I saw a short plea from a vet that made me think of you the other day, it brought home the heart-wrenching ignorance you must occasionally run into doing what you do.
If you have a pet, or plan on having one, you'll inevitably end up in this situation, please look at this just so you know: it might be hard on you, but they're the ones dying, stay with them.
As a vet tech I can tell you that I am always baffled when people have their pets put down and then leave without staying with the animal. This animal loves you and you can't be there to comfort it in its last moments?
Some of the hardest things I've ever had to do in my life is hold down animals while they are being euthanized. Most of the time I agree with the decision, but it still does not make it any easier.
There have been a few times where I had to leave work and sit in my car and cry just because of that.
Made me cry thinking of pets abandoned at their last moment like that by their owners.
Oh goddess...how true!!!!
I am ALWAYS with my animals, and still feel devastated about the one I could not be with because the goddam vet convinced me to let them monitor the cat, when I felt she was dying and I should not have permitted a separation. She died when I was at work.
A thing I have great trouble forgiving my mother for is that she ran from staying with our beloved old dog when she had to be put down. I was old enough that I would have insisted on staying myself, but my mother didn't give me the chance, as she did not tell me what she was doing.
Lots of vets make you fight to do it, though...they really try to get you to leave.

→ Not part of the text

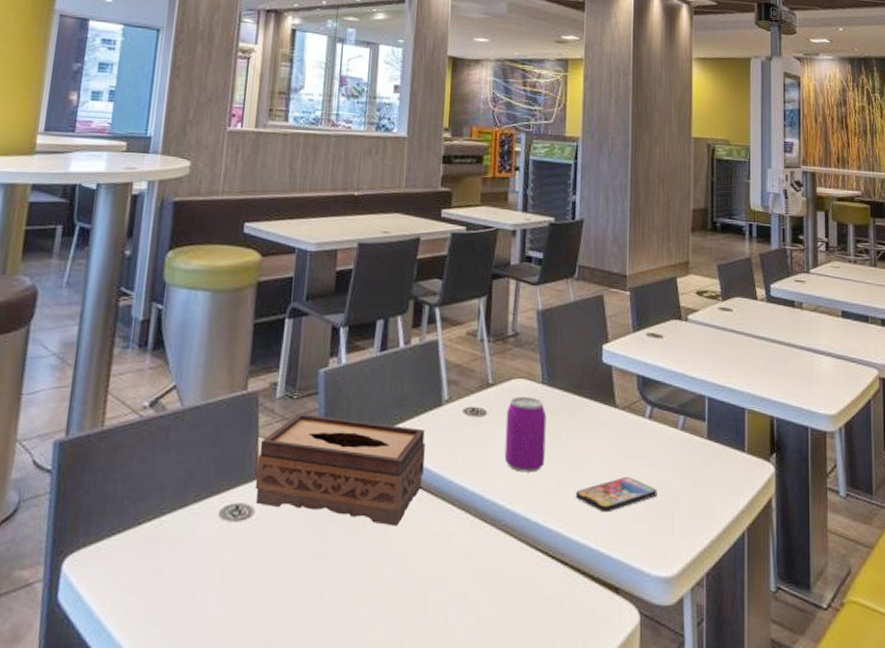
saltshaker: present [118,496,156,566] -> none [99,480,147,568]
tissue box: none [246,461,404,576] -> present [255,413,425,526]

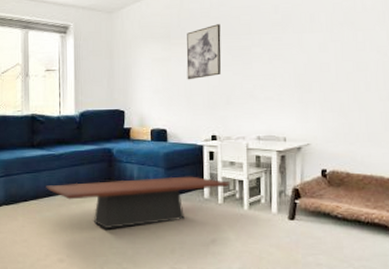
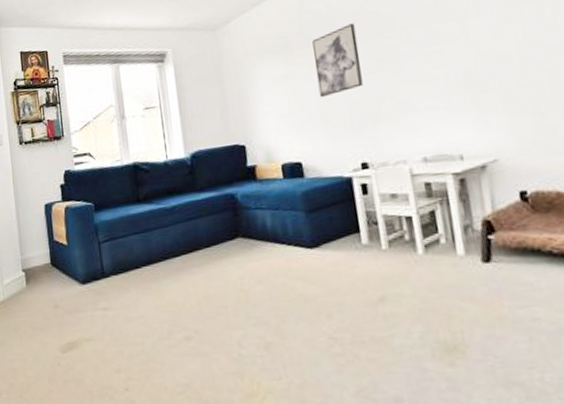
coffee table: present [46,176,231,229] -> none [159,217,395,295]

Oscar's was the best euthanasia job I have ever seen. Usually it breaks my heart because the animal cries out when the needle goes in...this vet did it so well he didn't feel it.
I loved that the vet and the nurse had tears in their eyes as well. Mine of course weren't in my eyes, they were all over me.
It must be strange.
I find myself thinking of "Herriot's gland" (have you read the Herriot books?) , which was a bizarre and unknown to science THING that appeared in his early days of practice in spaying, and which caused immense confusion for him, but has never been seen by any other vet.
Harriot's gland? I remember him for discovering the Duct of Harriot. I think it has been confirmed since. He was in a time when very few pets were sterilized, and small animal clinics mostly unheard of.
Coulda been a duct.
In the books, it is just part of the humour about the awful trials of being a new vet.
The author' name wasn't really Herriot.
I've just been robbed of my childhood, and you ask if I'm, well, whatever?
Thanks for the research in my behalf. Not sure I really want to know.
Next thing you know, Doctor Suess wasnt' a doctor.
Seems the stories were pretty real.
And not really a pickle, either. It just is.
That's in the next song "And She Was".
Is it fair to be annoyed that I wasn't invited to something I probably wouldn't have gone to? No, right. Still annoyed.